[RFC PATCH v3 5/6] sched: pack the idle load balance
Preeti U Murthy
preeti at linux.vnet.ibm.com
Mon Apr 22 01:45:58 EDT 2013
Hi Vincent,
On 04/05/2013 04:38 PM, Vincent Guittot wrote:
> Peter,
>
> After some toughts about your comments,I can update the buddy cpu
> during ILB or periofdic LB to a new idle core and extend the packing
> mechanism Does this additional mechanism sound better for you ?

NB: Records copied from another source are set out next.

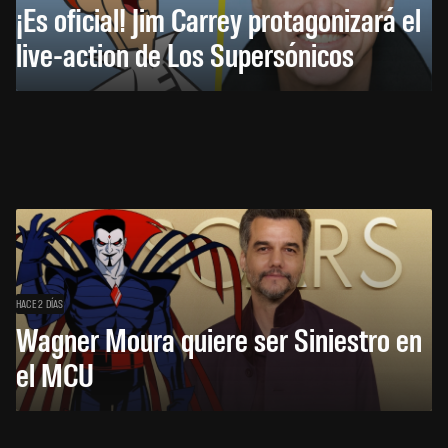
¡Es oficial! Jim Carrey protagonizará el
live-action de Los Supersónicos
HACE 2 DÍAS
Wagner Moura quiere ser Siniestro en
el MCU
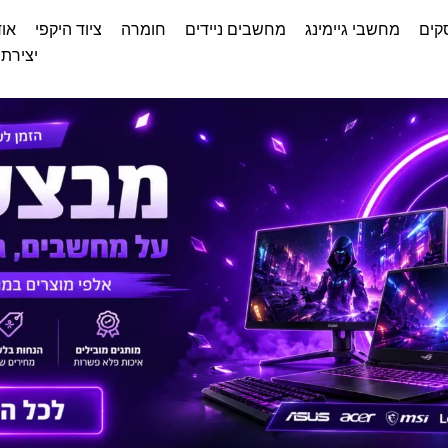
קים
מחשבי גיימינג
מחשבים ניידים
חומרה
ציוד היקפי
אוד
יצירת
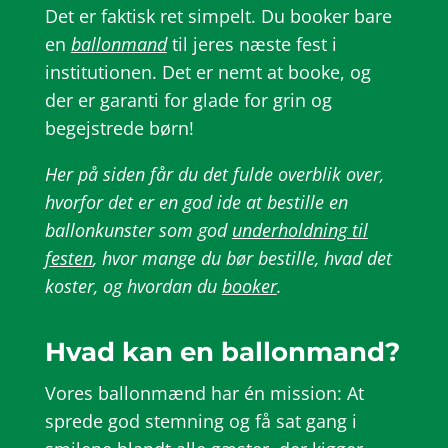
Det er faktisk ret simpelt. Du booker bare
en
ballonmand
til jeres næste fest i
institutionen. Det er nemt at booke, og
der er garanti for glade for grin og
begejstrede børn!
Her på siden får du det fulde overblik over,
hvorfor det er en god ide at bestille en
ballonkunster som god
underholdning til
festen
, hvor mange du bør bestille, hvad det
koster, og hvordan du
booker
.
Hvad kan en ballonmand?
Vores ballonmænd har én mission: At
sprede god stemning og få sat gang i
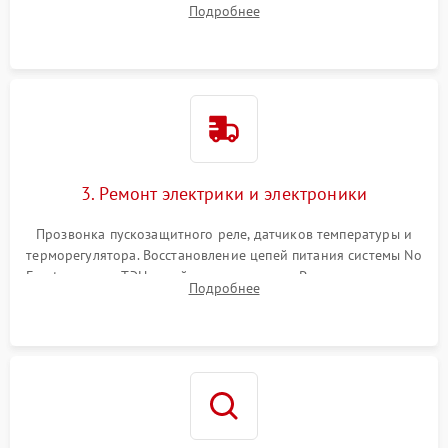
Подробнее
продувка капиллярной трубки для устранения засоров.
3. Ремонт электрики и электроники
Прозвонка пускозащитного реле, датчиков температуры и
терморегулятора. Восстановление цепей питания системы No
Frost, включая ТЭН оттайки и вентилятор. Ремонт или замена
Подробнее
платы управления при сбоях алгоритмов.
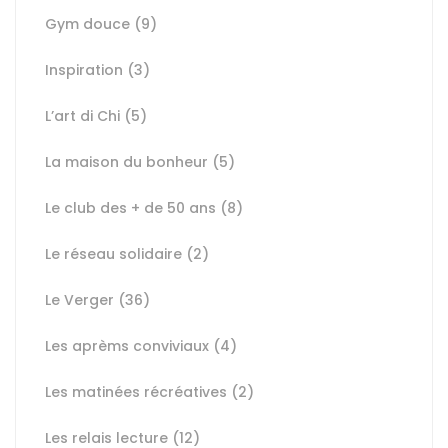
Gym douce
(9)
Inspiration
(3)
L’art di Chi
(5)
La maison du bonheur
(5)
Le club des + de 50 ans
(8)
Le réseau solidaire
(2)
Le Verger
(36)
Les aprèms conviviaux
(4)
Les matinées récréatives
(2)
Les relais lecture
(12)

If the primary goal of this patchset is to pack small tasks in fewer
power domains then why not see if the power aware scheduler patchset by
Alex does the same for you? The reason being:
a.The power aware scheduler also checks if a task is small enough to be
packed on a cpu which has just enough capacity to take on that
task(leader cpu). This cpu belongs to a scheduler group which is nearly
full(group_leader),so we end up packing tasks.
b.The overhead of assigning a buddy cpu gets eliminated because the best
cpu for packing is decided during wake up.
c.This is a scalable solution because if the leader cpu is busy,then any
other idle cpu from that group_leader is chosen.Eventually you end up
packing anyway.
The reason that I am suggesting this is that we could unify the power
awareness of the scheduler under one umbrella.And i believe that the
current power aware scheduler patchset is flexible enough to do this and
that we must cash in on it.
Thanks
Regards
Preeti U Murthy
>
> Vincent
>
> On 26 March 2013 15:42, Peter Zijlstra <peterz at infradead.org> wrote:
>> On Tue, 2013-03-26 at 15:03 +0100, Vincent Guittot wrote:
>>>> But ha! here's your NO_HZ link.. but does the above DTRT and ensure
>>>> that the ILB is a little core when possible?
>>>
>>> The loop looks for an idle CPU as close as possible to the buddy CPU
>>> and the buddy CPU is the 1st CPU has been chosen. So if your buddy is
>>> a little and there is an idle little, the ILB will be this idle
>>> little.
>>
>> Earlier you wrote:
>>
>>> | Cluster 0 | Cluster 1 |
>>> | CPU0 | CPU1 | CPU2 | CPU3 |
>>> -----------------------------------
>>> buddy | CPU0 | CPU0 | CPU0 | CPU2 |
>>
>> So extrapolating that to a 4+4 big-little you'd get something like:
>>
>> | little A9 || big A15 |
>> | 0 | 1 | 2 | 3 || 4 | 5 | 6 | 7 |
>> ------+---+---+---+---++---+---+---+---+
>> buddy | 0 | 0 | 0 | 0 || 0 | 4 | 4 | 4 |
>>
>> Right?
>>
>> So supposing the current ILB is 6, we'll only check 4, not 0-3, even
>> though there might be a perfectly idle cpu in there.
>>
>> Also, your scheme fails to pack when cpus 0,4 are filled, even when
>> there's idle cores around.
>>
>> If we'd use the ILB as packing cpu, we would simply select a next pack
>> target once the old one fills up.